═══ Brano fornito

Diciamo la verità: Roma non ha mai messo “l’efficienza” tra i suoi obiettivi, quanto piuttosto la redistribuzione clientelare delle risorse estratte dal sistema fiscale o finanziate a deficit. La questione piuttosto è un’altra e concerne il controllo delle risorse. Risorse le quali a causa della crisi economica scatenata dalla pandemia saranno sempre più scarse e quindi faranno gola a molti centri di potere, dato che controllare le risorse significa controllare i consensi. Parlare di autonomia quindi difficilmente tornerà di moda, E’ abbastanza prevedibile che la narrazione dello Stato centrale fornitore del bene primario della sicurezza venga usata per giustificare un attacco frontale alle (poche) autonomie rimaste di competenza degli enti locali, sventolando il pretesto della tragedia Lombarda e approfittando della “resilienza” dell’opinione pubblica nazionale, disposta ad accettare qualsiasi cosa in nome della sicurezza. come ha dimostrato durante l’emergenza, purché adeguatamente terrorizzata.

══════
═══ Materiale fornito

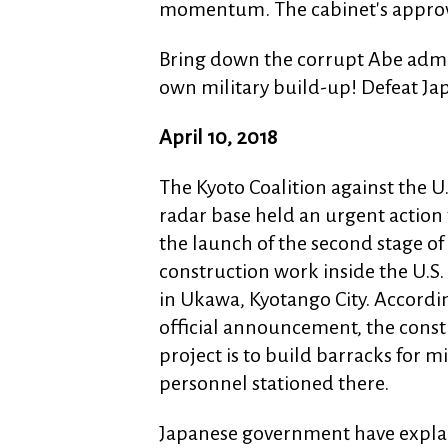
momentum. The cabinet's approval
Bring down the corrupt Abe admin
own military build-up! Defeat Ja
April 10, 2018
The Kyoto Coalition against the U
radar base held an urgent action 
the launch of the second stage of
construction work inside the U.S.
in Ukawa, Kyotango City. Accordi
official announcement, the const
project is to build barracks for mi
personnel stationed there.
Japanese government have explai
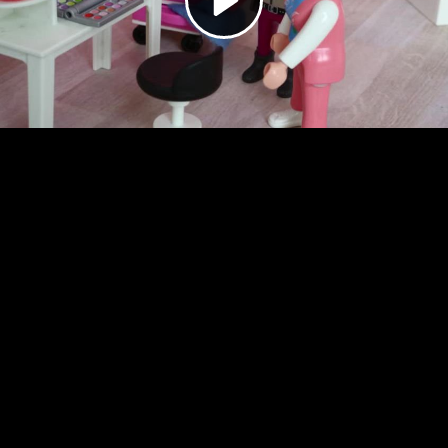
Video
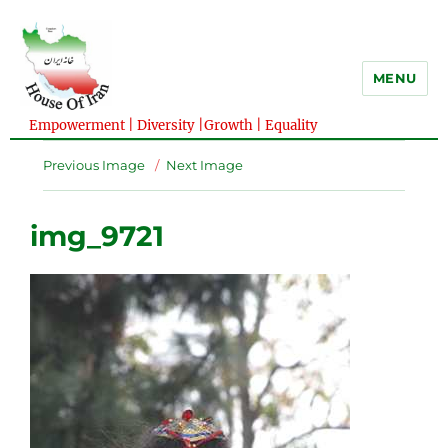
MENU
Empowerment | Diversity |Growth | Equality
Previous Image
Next Image
img_9721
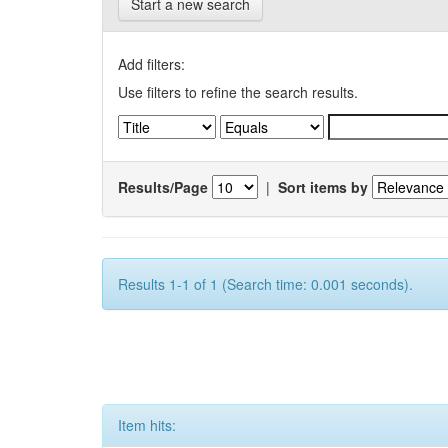
Start a new search
Add filters:
Use filters to refine the search results.
Results/Page
|
Sort items by
Results 1-1 of 1 (Search time: 0.001 seconds).
Item hits:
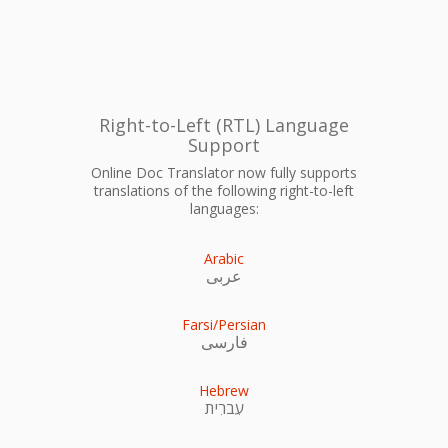
Right-to-Left (RTL) Language
Support
Online Doc Translator now fully supports
translations of the following right-to-left
languages:
Arabic
عربى
Farsi/Persian
فارسی
Hebrew
עִברִית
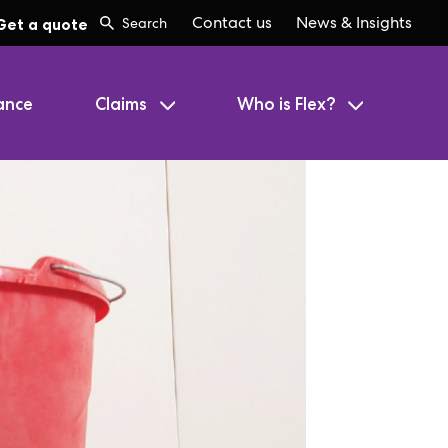
Contact us
News & Insights
Get a quote
ance
Claims
Who is Flex?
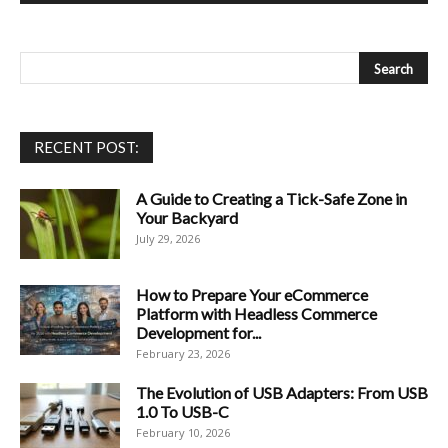
RECENT POST:
A Guide to Creating a Tick-Safe Zone in
Your Backyard
July 29, 2026
How to Prepare Your eCommerce
Platform with Headless Commerce
Development for...
February 23, 2026
The Evolution of USB Adapters: From USB
1.0 To USB-C
February 10, 2026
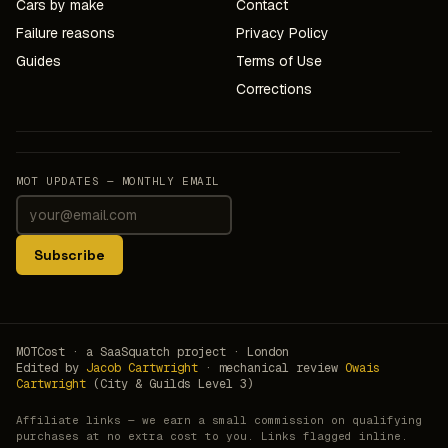
Cars by make
Contact
Failure reasons
Privacy Policy
Guides
Terms of Use
Corrections
MOT UPDATES — MONTHLY EMAIL
Subscribe
MOTCost · a SaaSquatch project · London
Edited by
Jacob Cartwright
· mechanical review
Owais
Cartwright
(City & Guilds Level 3)
Affiliate links — we earn a small commission on qualifying
purchases at no extra cost to you. Links flagged inline.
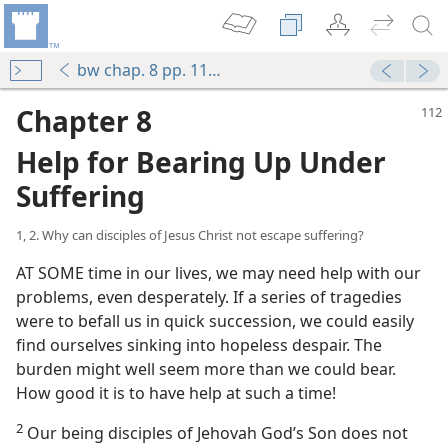
bw chap. 8 pp. 112-139
Chapter 8
Help for Bearing Up Under
Suffering
1, 2. Why can disciples of Jesus Christ not escape suffering?
AT SOME time in our lives, we may need help with our
problems, even desperately. If a series of tragedies
were to befall us in quick succession, we could easily
find ourselves sinking into hopeless despair. The
burden might well seem more than we could bear.
How good it is to have help at such a time!
2
Our being disciples of Jehovah God’s Son does not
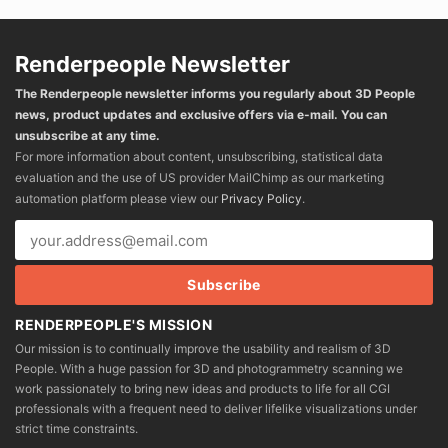
Renderpeople Newsletter
The Renderpeople newsletter informs you regularly about 3D People
news, product updates and exclusive offers via e-mail. You can
unsubscribe at any time.
For more information about content, unsubscribing, statistical data
evaluation and the use of US provider MailChimp as our marketing
automation platform please view our
Privacy Policy
.
RENDERPEOPLE'S MISSION
Our mission is to continually improve the usability and realism of 3D
People. With a huge passion for 3D and photogrammetry scanning we
work passionately to bring new ideas and products to life for all CGI
professionals with a frequent need to deliver lifelike visualizations under
strict time constraints.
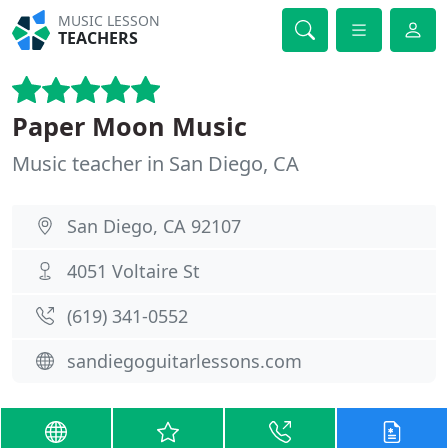
MUSIC LESSON
TEACHERS
Paper Moon Music
Music teacher in San Diego, CA
San Diego, CA 92107
4051 Voltaire St
(619) 341-0552
sandiegoguitarlessons.com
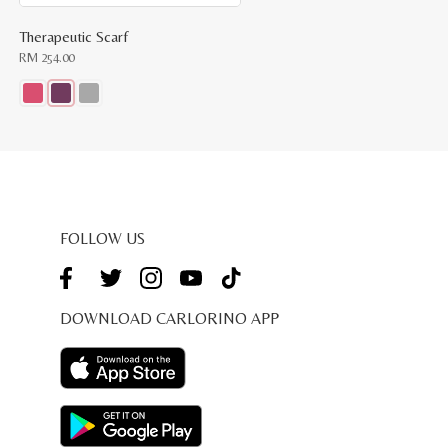
Therapeutic Scarf
RM
254.00
This
product
has
multiple
variants.
The
options
may
be
FOLLOW US
chosen
on
the
product
page
DOWNLOAD CARLORINO APP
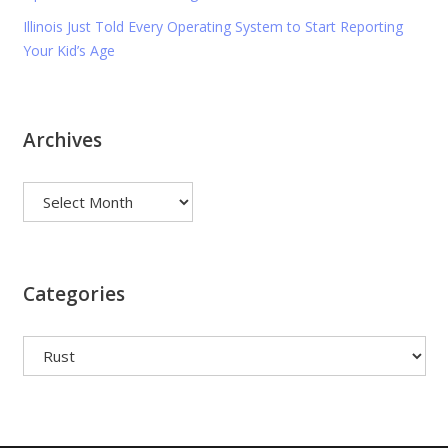
Illinois Just Told Every Operating System to Start Reporting
Your Kid’s Age
Archives
Archives
Categories
Categories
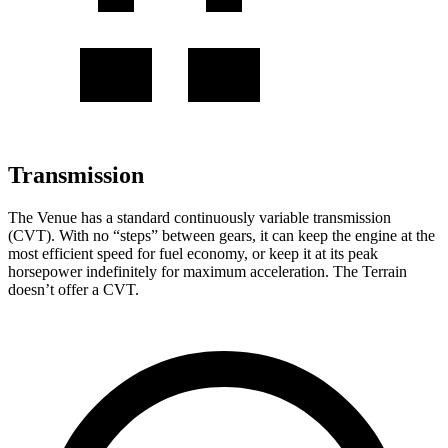
Transmission
The Venue has a standard continuously variable transmission
(CVT). With no “steps” between gears, it can keep the engine at the
most efficient speed for fuel economy, or keep it at its peak
horsepower indefinitely for maximum acceleration. The Terrain
doesn’t offer a CVT.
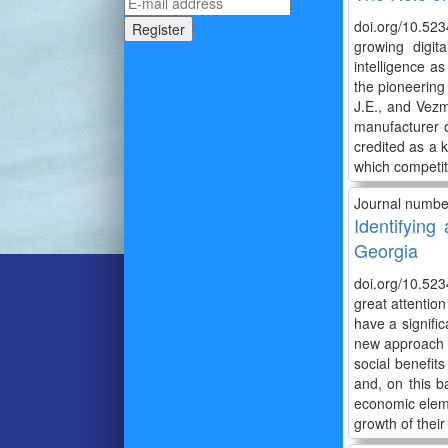
doi.org/10.523
growing digit
intelligence a
the pioneering 
J.E., and Vezm
manufacturer o
credited as a k
which competiti
Journal numbe
Identifyin
Georgia
doi.org/10.523
great attentio
have a signifi
new approach to
social benefit
and, on this b
economic eleme
growth of their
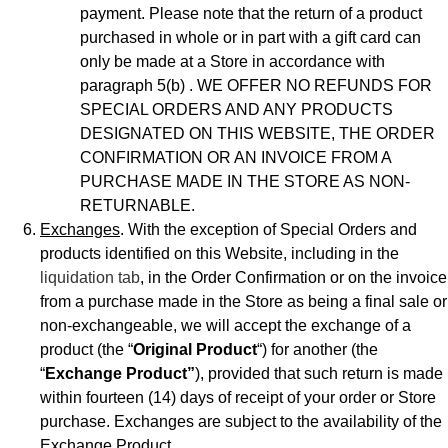
payment. Please note that the return of a product
purchased in whole or in part with a gift card can
only be made at a Store in accordance with
paragraph 5(b) . WE OFFER NO REFUNDS FOR
SPECIAL ORDERS AND ANY PRODUCTS
DESIGNATED ON THIS WEBSITE, THE ORDER
CONFIRMATION OR AN INVOICE FROM A
PURCHASE MADE IN THE STORE AS NON-
RETURNABLE.
Exchanges
. With the exception of Special Orders and
products identified on this Website, including in the
liquidation tab
, in the Order Confirmation or on the invoice
from a purchase made in the Store as being a final sale or
non-exchangeable, we will accept the exchange of a
product (the “
Original Product
“) for another (the
“
Exchange Product”
), provided that such return is made
within fourteen (14) days of receipt of your order or Store
purchase. Exchanges are subject to the availability of the
Exchange Product.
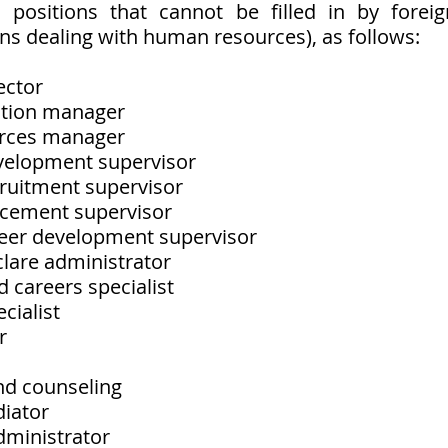
n positions that cannot be filled in by foreig
ons dealing with human resources), as follows:
ector
elation manager
urces manager
evelopment supervisor
cruitment supervisor
lacement supervisor
reer development supervisor
clare administrator 
nd careers specialist
ecialist
r
nd counseling
diator
administrator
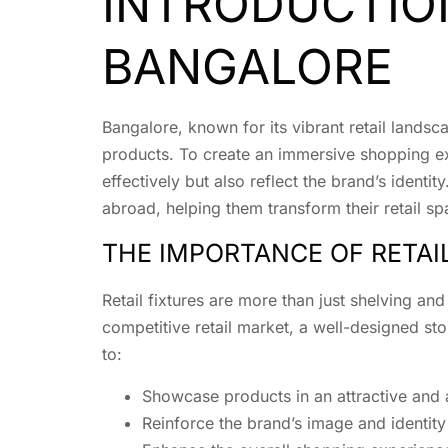
INTRODUCTION
BANGALORE
Bangalore, known for its vibrant retail landsc
products. To create an immersive shopping ex
effectively but also reflect the brand’s ident
abroad, helping them transform their retail sp
THE IMPORTANCE OF RETAI
Retail fixtures are more than just shelving an
competitive retail market, a well-designed stor
to:
Showcase products in an attractive and
Reinforce the brand’s image and identity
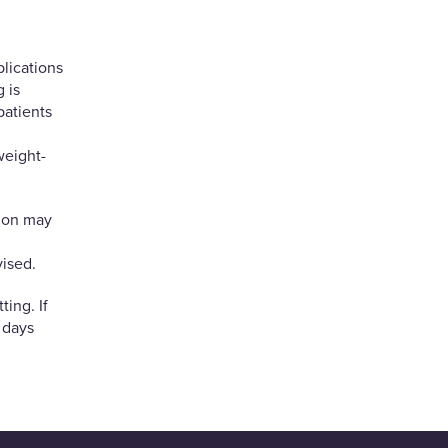
lications
 is
patients
weight-
tion may
ised.
ting. If
n days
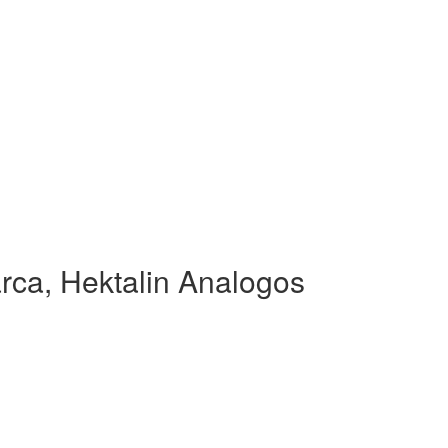
rca, Hektalin Analogos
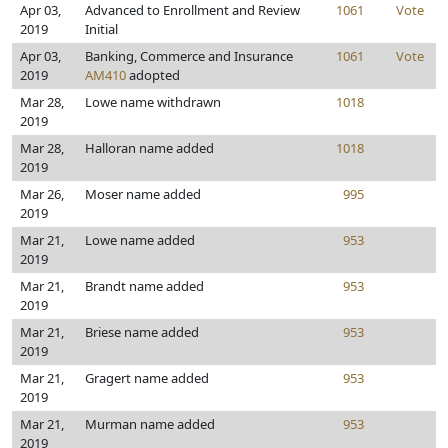
Apr 03,
Advanced to Enrollment and Review
1061
Vote
2019
Initial
Apr 03,
Banking, Commerce and Insurance
1061
Vote
2019
AM410
adopted
Mar 28,
Lowe name withdrawn
1018
2019
Mar 28,
Halloran name added
1018
2019
Mar 26,
Moser name added
995
2019
Mar 21,
Lowe name added
953
2019
Mar 21,
Brandt name added
953
2019
Mar 21,
Briese name added
953
2019
Mar 21,
Gragert name added
953
2019
Mar 21,
Murman name added
953
2019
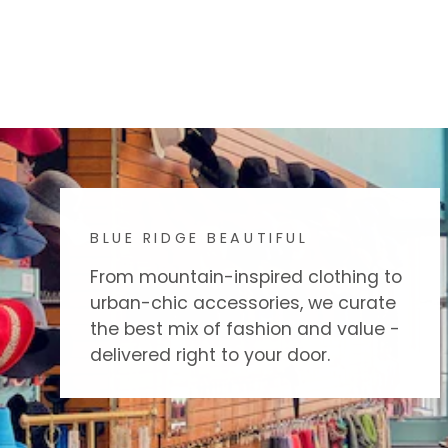
BLUE RIDGE BEAUTIFUL
From mountain-inspired clothing to
urban-chic accessories, we curate
the best mix of fashion and value -
delivered right to your door.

══════

◆ Compito da svolgere: Trascrivi integralmente il brano fornito, senza cambiare nulla.

◆ Risposta:
Diciamo la verità: Roma non ha mai messo “l’efficienza” tra i suoi obiettivi, quanto piuttosto la redistribuzione clientelare delle risorse estratte dal sistema fiscale o finanziate a deficit. La questione piuttosto è un’altra e concerne il controllo delle risorse. Risorse le quali a causa della crisi economica scatenata dalla pandemia saranno sempre più scarse e quindi faranno gola a molti centri di potere, dato che controllare le risorse significa controllare i consensi. Parlare di autonomia quindi difficilmente tornerà di moda, E’ abbastanza prevedibile che la narrazione dello Stato centrale fornitore del bene primario della sicurezza venga usata per giustificare un attacco frontale alle (poche) autonomie rimaste di competenza degli enti locali, sventolando il pretesto della tragedia Lombarda e approfittando della “resilienza” dell’opinione pubblica nazionale, disposta ad accettare qualsiasi cosa in nome della sicurezza. come ha dimostrato durante l’emergenza, purché adeguatamente terrorizzata.